If the Government does eventually agree to pay Kenya more reparations, it will not come from the King’s personal funds, Mr Palmer confirmed on this week’s Royal Round Up.
Kenyan President Ruto raised the question in his own speech at the banquet, saying: “Your Majesty, although it has been indicated that Kenya and the United Kingdom are celebrating 60 years of diplomatic relations, this by no means implies that our peoples were total strangers before that.
“Neither does it mean that we live in denial of history. We cannot live as prisoners of the past. Neither can we go far into the future if we turn our backs on historical actions and omissions whose legacies encumber our present.

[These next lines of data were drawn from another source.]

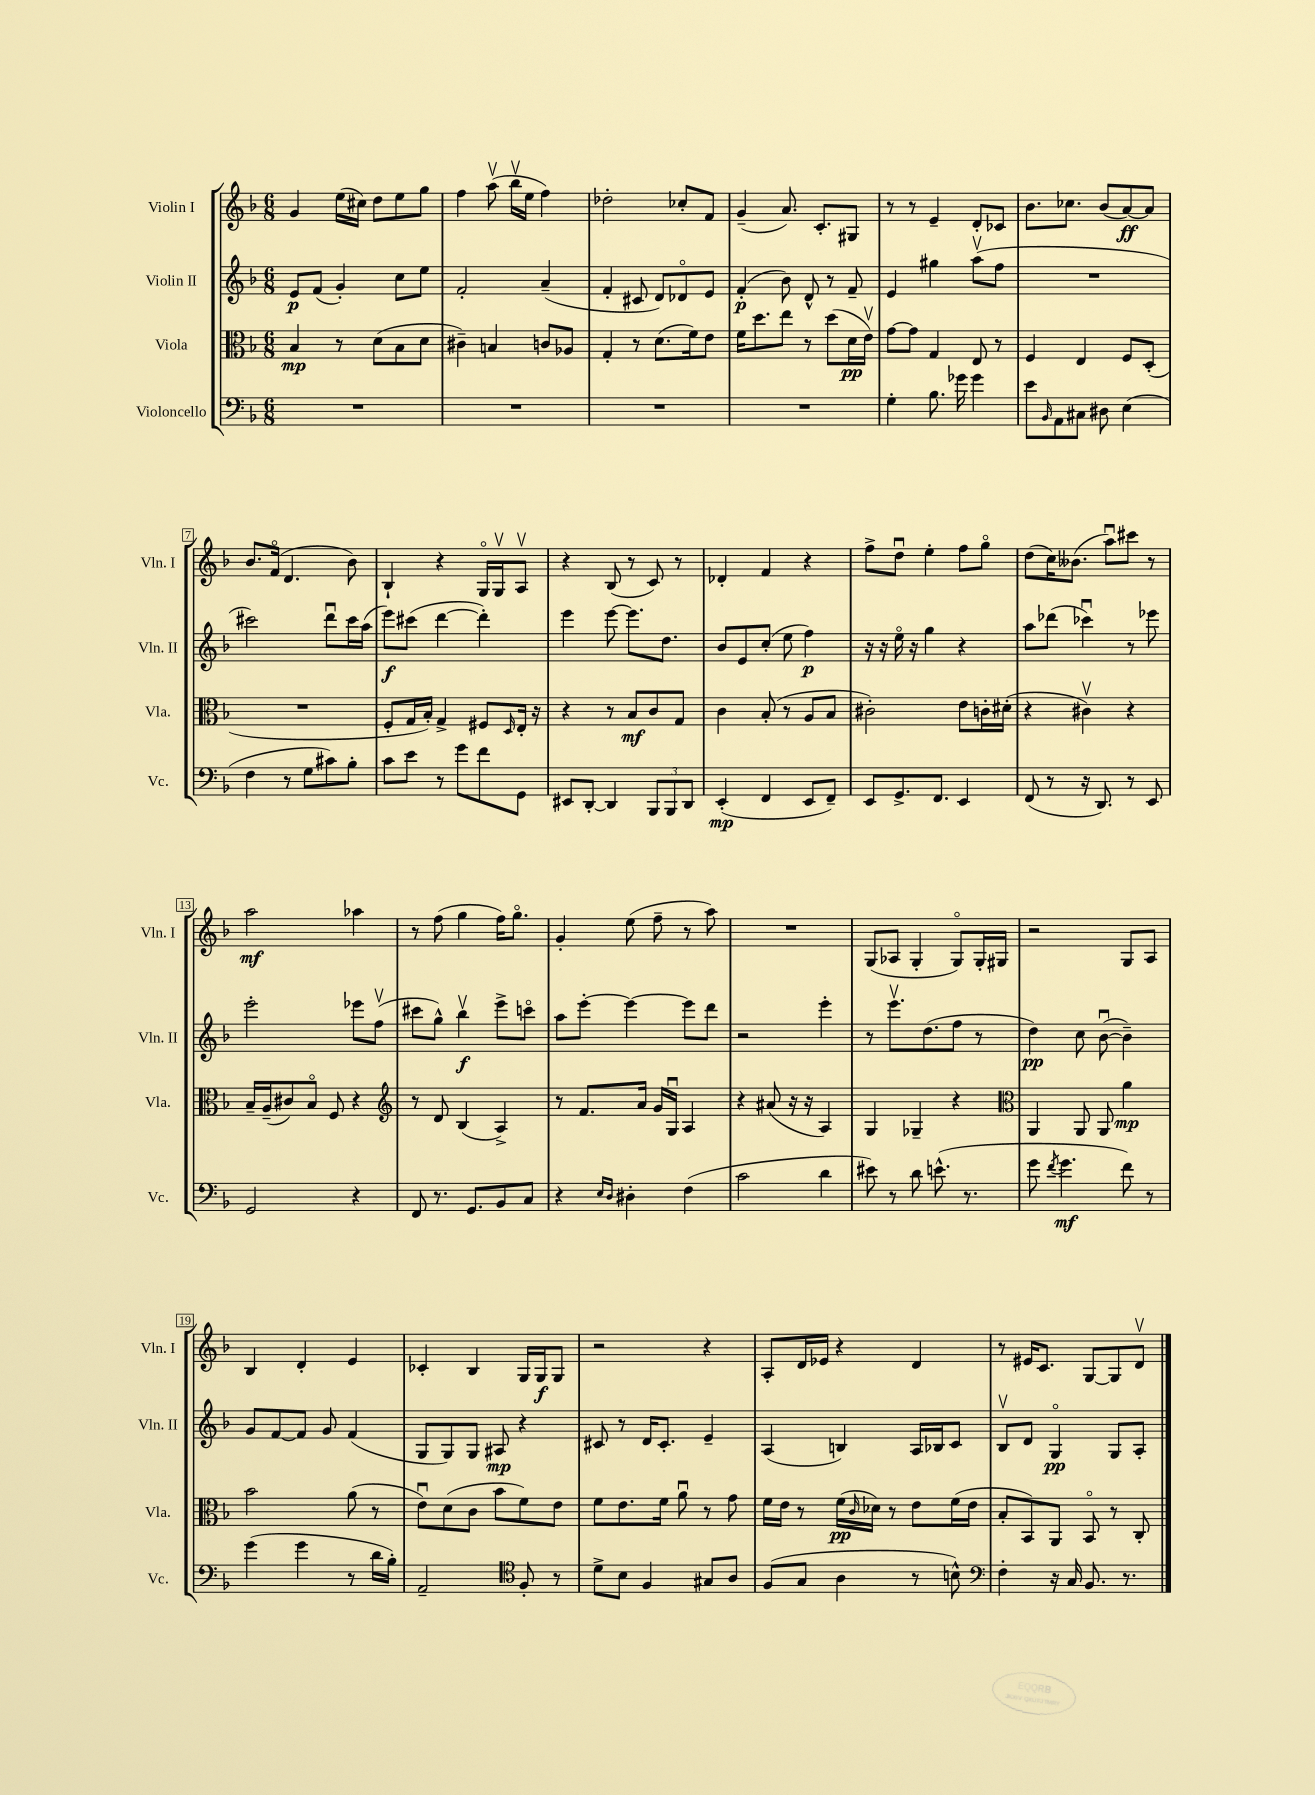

**kern	**dynam	**kern	**dynam	**kern	**dynam	**kern	**dynam
*part4	*part4	*part3	*part3	*part2	*part2	*part1	*part1
*staff4	*staff4	*staff3	*staff3	*staff2	*staff2	*staff1	*staff1
*I"Violoncello	*	*I"Viola	*	*I"Violin II	*	*I"Violin I	*
*I'Vc.	*	*I'Vla.	*	*I'Vln. II	*	*I'Vln. I	*
*clefF4	*	*clefC3	*	*clefG2	*	*clefG2	*
*k[b-]	*	*k[b-]	*	*k[b-]	*	*k[b-]	*
*M6/8	*	*M6/8	*	*M6/8	*	*M6/8	*
=1	=1	=1	=1	=1	=1	=1	=1
2.r	.	4B-/	mp	8e/L	p	4g/	.
.	.	.	.	(8f/J	.	.	.
.	.	8r	.	4g'/)	.	(16ee\LL	.
.	.	.	.	.	.	16cc#X\JJ)	.
.	.	(8d\L	.	.	.	8dd\L	.
.	.	8B-\	.	8cc\L	.	8ee\	.
.	.	8d\J	.	8ee\J	.	8gg\J	.
=2	=2	=2	=2	=2	=2	=2	=2
2.r	.	4c#X~\)	.	2f'/	.	4ff\	.
.	.	4Bn/	.	.	.	(8aav\	.
.	.	.	.	.	.	16bb-v\LL	.
.	.	.	.	.	.	16ee\JJ	.
.	.	8cn/L	.	(4a~/	.	4ff\)	.
.	.	8A-X/J	.	.	.	.	.
=3	=3	=3	=3	=3	=3	=3	=3
2.r	.	4G'/	.	4f'/	.	2dd-X'\	.
.	.	8r	.	8c#X/	.	.	.
.	.	(8.d\L	.	8d/L)	.	.	.
.	.	.	.	8d-X/	.	8cc-X'/L	.
.	.	16f\k)	.	.	.	.	.
.	.	8e\J	.	8e/J	.	8f/J	.
=4	=4	=4	=4	=4	=4	=4	=4
2.r	.	16f\KL	.	(4f'/	p	(4g~/	.
.	.	8.dd\	.	.	.	.	.
.	.	8ee\J	.	8b-\)	.	8.a/)	.
.	.	8r	.	8d^^/	.	.	.
.	.	.	.	.	.	8.c'/L	.
.	.	(8dd\L	.	8r	.	.	.
.	.	16d\L	pp	8f~/	.	8G#X/J	.
.	.	16ev\JJ)	.	.	.	.	.
=5	=5	=5	=5	=5	=5	=5	=5
4G'\	.	[8g\L	.	4e/	.	8r	.
.	.	8g\J]	.	.	.	8r	.
8.B-\	.	4G/	.	4gg#X\	.	4e~/	.
16g-X\	.	.	.	.	.	.	.
4g-\	.	8E/	.	(8aav\L	.	8d'/L	.
.	.	8r	.	8ff\J	.	8c-X/J	.
=6	=6	=6	=6	=6	=6	=6	=6
8e\L	.	4F/	.	2.r	.	8.b-\L	.
16qqBB-/	.	.	.	.	.	.	.
8AA\	.	.	.	.	.	.	.
.	.	.	.	.	.	8.cc-X\J	.
8C#X\J	.	4E/	.	.	.	.	.
8D#X\	.	.	.	.	.	(8b-/L	.
(4E\	.	8F/L	.	.	.	[8a/)	ff
.	.	(8D'/J	.	.	.	8a/J]	.
!!LO:LB:g=z
=7	=7	=7	=7	=7	=7	=7	=7
4F\	.	2.r	.	2ccc#X\)	.	8.b-/L	.
.	.	.	.	.	.	(16f/Jk	.
8r	.	.	.	.	.	4.d/	.
8G\L	.	.	.	.	.	.	.
8c#X\)	.	.	.	8dddu\L	.	.	.
8B-'\J	.	.	.	16ccc#\L	.	8b-\)	.
.	.	.	.	(16aa\JJ	.	.	.
=8	=8	=8	=8	=8	=8	=8	=8
8c\L	.	8F'/L	.	8eee\L)	f	4B-`/	.
8e\J	.	16G/L	.	(8ccc#X\J	.	.	.
.	.	16B-'/JJ)	.	.	.	.	.
8r	.	4G^/	.	[4ddd\	.	4r	.
8g\L	.	.	.	.	.	.	.
8f\	.	8F#X/L	.	4ddd'\])	.	16G/LL	.
.	.	.	.	.	.	16Gv/J	.
.	.	16qqD/	.	.	.	.	.
8GG\J	.	16E'/Jk	.	.	.	8Av/J	.
.	.	16r	.	.	.	.	.
=9	=9	=9	=9	=9	=9	=9	=9
8EE#X/L	.	4r	.	4eee\	.	4r	.
[8DD'/J	.	.	.	.	.	.	.
4DD/]	.	8r	.	[8eee\	.	(8B-/	.
.	.	8B-/L	mf	8.eee\L]	.	8r	.
12BBB-/L	.	8c/	.	.	.	8c/)	.
.	.	.	.	8.dd\J	.	.	.
12BBB-/	.	.	.	.	.	.	.
.	.	8G/J	.	.	.	8r	.
12DD/J	.	.	.	.	.	.	.
=10	=10	=10	=10	=10	=10	=10	=10
(4EE'/	mp	4c\	.	8b-/L	.	4d-X'/	.
.	.	.	.	8e/	.	.	.
4FF/	.	(8B-'/	.	(8cc'/J	.	4f/	.
.	.	8r	.	8ee\	.	.	.
8EE/L	.	8A/L	.	4ff\)	p	4r	.
8FF~/J)	.	8B-/J	.	.	.	.	.
=11	=11	=11	=11	=11	=11	=11	=11
8EE/L	.	2c#X'\)	.	16r	.	8ff^\L	.
.	.	.	.	16r	.	.	.
8.GG^/	.	.	.	16ee\	.	8ddu\J	.
.	.	.	.	16r	.	.	.
.	.	.	.	4gg\	.	4ee'\	.
8.FF/J	.	.	.	.	.	.	.
4EE/	.	8e\L	.	4r	.	8ff\L	.
.	.	16cn'\L	.	.	.	8gg\J	.
.	.	(16d#X'\JJ	.	.	.	.	.
=12	=12	=12	=12	=12	=12	=12	=12
(8FF/	.	4r	.	8aa\L	.	(8dd\L	.
8r	.	.	.	(8ddd-X\J	.	16cc\K)	.
.	.	.	.	.	.	(8.b--X\J	.
16r	.	4c#Xv\)	.	4ccc-Xu\)	.	.	.
8.DD/)	.	.	.	.	.	.	.
.	.	.	.	.	.	8aau\L)	.
8r	.	4r	.	8r	.	8ccc#X\J	.
8EE/	.	.	.	8eee-X\	.	8r	.
!!LO:LB:g=z
=13	=13	=13	=13	=13	=13	=13	=13
2GG/	.	16B-~/LL	.	2eee'\	.	2aa\	mf
.	.	(16A~/J	.	.	.	.	.
.	.	8c#X/)	.	.	.	.	.
.	.	8B-/J	.	.	.	.	.
.	.	8F/	.	.	.	.	.
4r	.	4r	.	8eee-X\L	.	4aa-X\	.
.	.	.	.	(8ffv\J	.	.	.
=14	=14	=14	=14	=14	=14	=14	=14
*	*	*clefG2	*	*	*	*	*
8FF/	.	8r	.	8ccc#X\L	.	8r	.
8.r	.	8d/	.	8gg^^\J)	.	(8ff\	.
.	.	(4B-/	.	4bb-v\	f	4gg\	.
8.GG/L	.	.	.	.	.	.	.
8BB-/	.	4A^/)	.	8eee^\L	.	16ff\KL)	.
.	.	.	.	.	.	8.gg\J	.
8C/J	.	.	.	8cccn\J	.	.	.
=15	=15	=15	=15	=15	=15	=15	=15
4r	.	8r	.	8aa\L	.	4g'/	.
.	.	8.f/L	.	[8eee'\J	.	.	.
16qqE/LL	.	.	.	.	.	.	.
16qqD/JJ	.	.	.	.	.	.	.
4D#X'\	.	.	.	4eee\_	.	(8ee\	.
.	.	16a/Jk	.	.	.	.	.
.	.	16g/LL	.	.	.	8ff~\	.
.	.	16Gu/JJ	.	.	.	.	.
(4F\	.	4A/	.	8eee\L]	.	8r	.
.	.	.	.	8ddd\J	.	8aa\)	.
=16	=16	=16	=16	=16	=16	=16	=16
2c\	.	4r	.	2r	.	2.r	.
.	.	(8a#X/	.	.	.	.	.
.	.	16r	.	.	.	.	.
.	.	16r	.	.	.	.	.
4d\	.	4A/)	.	4eee'\	.	.	.
=17	=17	=17	=17	=17	=17	=17	=17
8e#X\)	.	4G/	.	8r	.	(8G/L	.
8r	.	.	.	8.eeev\L	.	8A-X/J	.
8d\	.	4G-X~/	.	.	.	4G'/	.
.	.	.	.	(8.dd\	.	.	.
(8.en^^\	.	.	.	.	.	.	.
.	.	4r	.	8ff\J	.	8G/L)	.
8.r	.	.	.	.	.	.	.
.	.	.	.	8r	.	16G'/L	.
.	.	.	.	.	.	16G#X/JJ	.
=18	=18	=18	=18	=18	=18	=18	=18
*	*	*clefC3	*	*	*	*	*
8g\	.	4AA/	.	4dd\)	pp	2r	.
8qf/	.	.	.	.	.	.	.
4.g\	mf	.	.	.	.	.	.
.	.	8AA/	.	8cc\	.	.	.
.	.	8AA/	.	([8b-u\	.	.	.
8f\)	.	4a\	mp	4b-~\])	.	8G/L	.
8r	.	.	.	.	.	8A/J	.
!!LO:LB:g=z
=19	=19	=19	=19	=19	=19	=19	=19
(4g\	.	2b-\	.	8g/L	.	4B-/	.
.	.	.	.	[8f/	.	.	.
4g\	.	.	.	8f/J]	.	4d'/	.
.	.	.	.	8g/	.	.	.
8r	.	(8a\	.	(4f/	.	4e/	.
16d\LL	.	8r	.	.	.	.	.
16B-'\JJ)	.	.	.	.	.	.	.
=20	=20	=20	=20	=20	=20	=20	=20
2AA~/	.	8eu\L)	.	8G/L	.	4c-X'/	.
.	.	(8d\	.	8G/)	.	.	.
.	.	8c\J	.	8G/J	.	4B-/	.
.	.	8b-\L	.	8A#X/	mp	.	.
*clefC4	*	*	*	*	*	*	*
8F'/	.	8f\)	.	4r	.	16G/LL	.
.	.	.	.	.	.	16G/J	f
8r	.	8e\J	.	.	.	8G/J	.
=21	=21	=21	=21	=21	=21	=21	=21
8d^\L	.	8f\L	.	8c#X/	.	2r	.
8B-\J	.	8.e\	.	8r	.	.	.
4F/	.	.	.	16d/KL	.	.	.
.	.	16f\Jk	.	8.c#'/J	.	.	.
.	.	8au\	.	.	.	.	.
8G#X/L	.	8r	.	4e~/	.	4r	.
8A/J	.	8g\	.	.	.	.	.
=22	=22	=22	=22	=22	=22	=22	=22
(8F/L	.	16f\LL	.	(4A/	.	8A'/L	.
.	.	16e\JJ	.	.	.	.	.
8G/J	.	8r	.	.	.	16d/L	.
.	.	.	.	.	.	16e-X/JJ	.
4A\	.	(16f\LL	pp	4Bn/)	.	4r	.
.	.	16qqc/	.	.	.	.	.
.	.	16d-X\JJ)	.	.	.	.	.
.	.	8r	.	.	.	.	.
8r	.	8e\L	.	16A/LL	.	4d/	.
.	.	.	.	16B-X/J	.	.	.
8Bn^^\)	.	(16f\L	.	8c/J	.	.	.
.	.	16e\JJ	.	.	.	.	.
=23	=23	=23	=23	=23	=23	=23	=23
*clefF4	*	*	*	*	*	*	*
4F'\	.	8B-'/L	.	8B-v/L	.	8r	.
.	.	8BB-/)	.	8d/J	.	16e#X/KL	.
.	.	.	.	.	.	8.c/J	.
16r	.	8AA/J	.	4G/	pp	.	.
16C/	.	.	.	.	.	.	.
8.BB-/	.	8BB-/	.	.	.	[8G/L	.
.	.	8r	.	8G/L	.	8G/]	.
8.r	.	.	.	.	.	.	.
.	.	8C'/	.	8A'/J	.	8dv/J	.
==	==	==	==	==	==	==	==
*-	*-	*-	*-	*-	*-	*-	*-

“If colonialism was brutal and atrocious to African people, colonial reaction to African struggles for sovereignty and self-rule was monstrous in its cruelty. It culminated in the Emergency, which intensified the worst excesses of colonial impunity and the indiscriminate victimization of Africans.
“While there have been efforts to atone for the death, injury and suffering inflicted on Kenyan Africans by the colonial government, much remains to be done in order to achieve full reparations.”
Back in 2013 then-Foreign Secretary William Hague announced that payments totalling £19.9million would be awarded to over 5,000 Kenyan victims of torture and abuses at the hands of the colonialist government following a High Court ruling, however some have felt this does not go far enough.